**Transcribed page contents:**
[Start of Attachment]
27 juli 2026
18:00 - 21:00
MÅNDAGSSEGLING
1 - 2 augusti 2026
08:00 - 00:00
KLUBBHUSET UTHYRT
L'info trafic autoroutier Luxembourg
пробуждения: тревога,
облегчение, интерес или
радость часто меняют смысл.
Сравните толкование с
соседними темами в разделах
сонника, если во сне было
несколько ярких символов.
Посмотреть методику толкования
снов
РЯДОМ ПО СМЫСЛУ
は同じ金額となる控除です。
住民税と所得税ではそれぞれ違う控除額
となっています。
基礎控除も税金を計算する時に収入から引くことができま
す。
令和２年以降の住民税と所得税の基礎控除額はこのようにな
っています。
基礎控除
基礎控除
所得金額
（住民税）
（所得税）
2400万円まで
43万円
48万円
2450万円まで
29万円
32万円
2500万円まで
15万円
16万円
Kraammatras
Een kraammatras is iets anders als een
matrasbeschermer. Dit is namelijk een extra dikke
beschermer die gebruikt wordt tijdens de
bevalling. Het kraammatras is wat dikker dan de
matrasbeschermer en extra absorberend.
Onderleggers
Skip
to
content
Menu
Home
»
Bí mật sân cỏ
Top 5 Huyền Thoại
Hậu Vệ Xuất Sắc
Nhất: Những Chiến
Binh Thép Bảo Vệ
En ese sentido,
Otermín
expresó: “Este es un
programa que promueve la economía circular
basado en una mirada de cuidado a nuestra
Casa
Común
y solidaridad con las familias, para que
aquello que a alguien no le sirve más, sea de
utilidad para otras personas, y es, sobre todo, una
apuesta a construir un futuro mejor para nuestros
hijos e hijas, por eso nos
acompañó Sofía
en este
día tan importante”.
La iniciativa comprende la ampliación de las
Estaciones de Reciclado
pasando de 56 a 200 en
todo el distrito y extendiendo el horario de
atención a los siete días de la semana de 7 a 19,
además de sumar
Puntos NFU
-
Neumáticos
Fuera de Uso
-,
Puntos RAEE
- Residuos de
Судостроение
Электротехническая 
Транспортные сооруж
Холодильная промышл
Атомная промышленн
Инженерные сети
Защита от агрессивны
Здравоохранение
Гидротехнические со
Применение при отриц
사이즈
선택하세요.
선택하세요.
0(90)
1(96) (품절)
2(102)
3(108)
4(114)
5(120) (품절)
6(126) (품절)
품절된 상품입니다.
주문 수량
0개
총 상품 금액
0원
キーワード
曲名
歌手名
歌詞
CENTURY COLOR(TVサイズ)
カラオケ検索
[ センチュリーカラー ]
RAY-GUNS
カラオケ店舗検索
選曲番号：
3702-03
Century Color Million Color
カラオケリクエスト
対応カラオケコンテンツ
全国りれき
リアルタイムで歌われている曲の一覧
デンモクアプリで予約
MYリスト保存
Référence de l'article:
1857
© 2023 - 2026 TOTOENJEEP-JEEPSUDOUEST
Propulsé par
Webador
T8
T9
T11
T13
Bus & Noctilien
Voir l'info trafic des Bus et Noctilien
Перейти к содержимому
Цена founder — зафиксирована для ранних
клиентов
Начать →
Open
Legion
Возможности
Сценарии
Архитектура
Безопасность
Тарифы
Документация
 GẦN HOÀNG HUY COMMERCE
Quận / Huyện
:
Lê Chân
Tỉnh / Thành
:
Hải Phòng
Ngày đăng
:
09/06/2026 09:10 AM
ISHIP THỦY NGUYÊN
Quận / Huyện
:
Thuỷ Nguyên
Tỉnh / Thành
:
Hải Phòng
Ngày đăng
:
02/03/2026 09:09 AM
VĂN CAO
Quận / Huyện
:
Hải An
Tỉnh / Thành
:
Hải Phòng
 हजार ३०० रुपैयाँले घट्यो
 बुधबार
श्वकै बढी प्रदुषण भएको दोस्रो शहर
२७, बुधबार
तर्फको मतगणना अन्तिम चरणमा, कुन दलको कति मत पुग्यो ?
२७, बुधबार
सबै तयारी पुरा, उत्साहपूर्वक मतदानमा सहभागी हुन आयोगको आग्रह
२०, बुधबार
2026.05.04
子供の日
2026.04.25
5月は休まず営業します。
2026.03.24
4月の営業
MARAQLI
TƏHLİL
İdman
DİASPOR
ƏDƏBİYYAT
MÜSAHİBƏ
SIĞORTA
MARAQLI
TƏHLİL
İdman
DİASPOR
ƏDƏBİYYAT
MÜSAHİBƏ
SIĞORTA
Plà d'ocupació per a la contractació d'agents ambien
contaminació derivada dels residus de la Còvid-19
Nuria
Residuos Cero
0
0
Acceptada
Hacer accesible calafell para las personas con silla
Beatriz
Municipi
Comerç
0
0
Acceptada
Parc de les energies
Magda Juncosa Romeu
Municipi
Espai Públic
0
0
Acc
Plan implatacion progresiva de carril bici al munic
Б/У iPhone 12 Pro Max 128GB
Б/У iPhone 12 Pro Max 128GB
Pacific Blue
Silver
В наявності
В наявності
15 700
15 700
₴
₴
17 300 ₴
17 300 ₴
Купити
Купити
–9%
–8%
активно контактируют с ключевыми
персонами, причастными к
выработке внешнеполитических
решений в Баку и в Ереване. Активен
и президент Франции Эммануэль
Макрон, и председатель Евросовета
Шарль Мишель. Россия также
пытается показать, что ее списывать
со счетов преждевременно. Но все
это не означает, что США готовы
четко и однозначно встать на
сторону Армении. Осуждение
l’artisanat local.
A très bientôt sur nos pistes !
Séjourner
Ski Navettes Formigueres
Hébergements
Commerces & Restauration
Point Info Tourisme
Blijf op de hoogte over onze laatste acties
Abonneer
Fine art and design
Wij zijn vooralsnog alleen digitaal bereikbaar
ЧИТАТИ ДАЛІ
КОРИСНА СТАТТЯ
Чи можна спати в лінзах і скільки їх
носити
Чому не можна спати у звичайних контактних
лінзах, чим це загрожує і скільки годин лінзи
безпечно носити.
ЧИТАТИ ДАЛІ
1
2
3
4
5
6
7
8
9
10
[End of Attachment]
**What you should do:** Keeping every character as it is, restate the lines above that run from the line with "Een kraammatras is iets anders als een" through the line with "Bí mật sân cỏ", both included, and nothing else.

**Task answer:**
Een kraammatras is iets anders als een
matrasbeschermer. Dit is namelijk een extra dikke
beschermer die gebruikt wordt tijdens de
bevalling. Het kraammatras is wat dikker dan de
matrasbeschermer en extra absorberend.
Onderleggers
Skip
to
content
Menu
Home
»
Bí mật sân cỏ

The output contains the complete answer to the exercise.